Mindfulness - concentration
BBC News says: “According to the Mindfulness in School Project, which has developed curriculums for use in schools, the technique can aid concentration by helping children direct their attention to the present moment – rather than becoming overwhelmed with worry about what has happened, or might happen.”

It does not matter how long your short each breath is. What matters is that you are 100% mindful of them all the time.

If you concentrate, your breathing will probably naturally slow down and become deeper. You become your in-and-out breaths.

Be aware of your body

Be aware of your body during your in-and-out breaths. During each breath, focus on your body’s existence and that it is there. As you bring your mind back to your body, they fuse and become one reality. At this point, you are much more aware of the here and now.



MindfulnessExercises.com says the following about body awareness:

“Body awareness exercises help to relieve stress by allowing us to become more mindful of how our body reacts to external stimuli. It can be a meditative practice that strengthens the link between the mind and the body, allowing you to better modulate the ebbs and flows of both, thus acting as a sort of informal biofeedback monitor.”

Releasing tension

When you are completely aware of your body, you will sense some stress, i.e., pain and tension, in your body.

The pain and tension may have been building up over the years. While your body suffers, your mind has not been in the right place to help get rid of it. It is important to know how to release that tension.

You can do this anywhere if you have a moment. Go through the first three steps mentioned above and then release the tension.

Release Tension
Dr. Danny Penman wrote: “Mindfulness helps you step outside such vicious cycles by teaching you a different way of dealing with stress. With practice you come to realize that stress (like pain) is a ‘message’ that tends to melt away of its own accord once it has been ‘delivered,’ or felt with full mindful awareness.” (Image: Wikipedia)

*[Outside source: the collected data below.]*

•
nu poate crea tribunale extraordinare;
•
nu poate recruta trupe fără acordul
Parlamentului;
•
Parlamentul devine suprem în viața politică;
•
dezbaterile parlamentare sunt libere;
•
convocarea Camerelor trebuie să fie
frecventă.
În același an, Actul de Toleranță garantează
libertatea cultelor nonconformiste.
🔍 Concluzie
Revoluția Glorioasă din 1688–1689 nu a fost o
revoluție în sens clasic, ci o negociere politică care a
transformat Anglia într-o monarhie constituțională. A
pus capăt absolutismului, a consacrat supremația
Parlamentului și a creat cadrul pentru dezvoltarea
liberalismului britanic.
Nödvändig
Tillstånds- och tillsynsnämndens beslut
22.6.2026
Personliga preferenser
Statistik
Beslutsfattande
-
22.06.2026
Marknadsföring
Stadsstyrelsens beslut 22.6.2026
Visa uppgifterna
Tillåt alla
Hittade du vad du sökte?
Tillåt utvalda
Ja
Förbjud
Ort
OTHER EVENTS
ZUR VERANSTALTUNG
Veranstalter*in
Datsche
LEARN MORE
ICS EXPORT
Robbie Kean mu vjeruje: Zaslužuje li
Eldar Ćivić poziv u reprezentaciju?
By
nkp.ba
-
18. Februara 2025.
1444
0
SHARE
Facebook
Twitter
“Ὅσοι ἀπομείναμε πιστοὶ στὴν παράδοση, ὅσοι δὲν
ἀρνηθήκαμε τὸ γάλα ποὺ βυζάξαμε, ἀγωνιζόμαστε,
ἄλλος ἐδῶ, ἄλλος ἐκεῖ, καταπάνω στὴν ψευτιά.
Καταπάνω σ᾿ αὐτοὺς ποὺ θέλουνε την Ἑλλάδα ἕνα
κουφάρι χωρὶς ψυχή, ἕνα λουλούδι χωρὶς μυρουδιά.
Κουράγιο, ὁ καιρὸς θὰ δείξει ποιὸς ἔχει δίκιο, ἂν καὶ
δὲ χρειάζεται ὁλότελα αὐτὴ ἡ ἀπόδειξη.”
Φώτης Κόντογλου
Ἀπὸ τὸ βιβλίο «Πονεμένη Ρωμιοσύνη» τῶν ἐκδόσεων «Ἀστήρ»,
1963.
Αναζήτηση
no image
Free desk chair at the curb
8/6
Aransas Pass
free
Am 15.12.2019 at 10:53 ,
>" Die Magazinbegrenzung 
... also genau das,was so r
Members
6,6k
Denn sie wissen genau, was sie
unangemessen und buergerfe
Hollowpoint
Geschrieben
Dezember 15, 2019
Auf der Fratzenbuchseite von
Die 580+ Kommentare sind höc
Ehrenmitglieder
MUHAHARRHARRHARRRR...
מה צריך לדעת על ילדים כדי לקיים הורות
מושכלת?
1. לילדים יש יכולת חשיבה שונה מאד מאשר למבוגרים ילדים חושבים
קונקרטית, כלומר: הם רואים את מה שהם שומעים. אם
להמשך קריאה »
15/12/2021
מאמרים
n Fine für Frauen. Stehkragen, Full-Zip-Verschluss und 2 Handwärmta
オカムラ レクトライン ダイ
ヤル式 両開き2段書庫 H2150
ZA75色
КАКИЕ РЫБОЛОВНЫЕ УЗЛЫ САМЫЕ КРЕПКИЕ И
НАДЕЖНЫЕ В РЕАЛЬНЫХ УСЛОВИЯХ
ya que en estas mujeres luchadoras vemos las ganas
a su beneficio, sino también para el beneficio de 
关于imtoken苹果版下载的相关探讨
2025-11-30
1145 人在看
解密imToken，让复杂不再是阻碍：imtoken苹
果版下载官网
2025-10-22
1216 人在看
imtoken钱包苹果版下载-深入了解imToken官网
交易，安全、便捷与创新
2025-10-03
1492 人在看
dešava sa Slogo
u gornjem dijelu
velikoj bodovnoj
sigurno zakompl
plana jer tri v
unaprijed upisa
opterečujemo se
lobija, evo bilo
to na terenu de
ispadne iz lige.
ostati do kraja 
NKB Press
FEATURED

Mindfulness while you walk

With walking meditation, you should just let it happen. You do not need to make any effort. Enjoy each step as you move forward.

 

Mindful Walking
The Richmond Mindfulness Medication Group says: “The key to the practice of walking meditation is mindfulness. Dwelling in the present moment we are fully aware of our surroundings, of our breath, and the precious contact of our feet with the earth. In walking meditation there is no destination. We walk in order to walk.”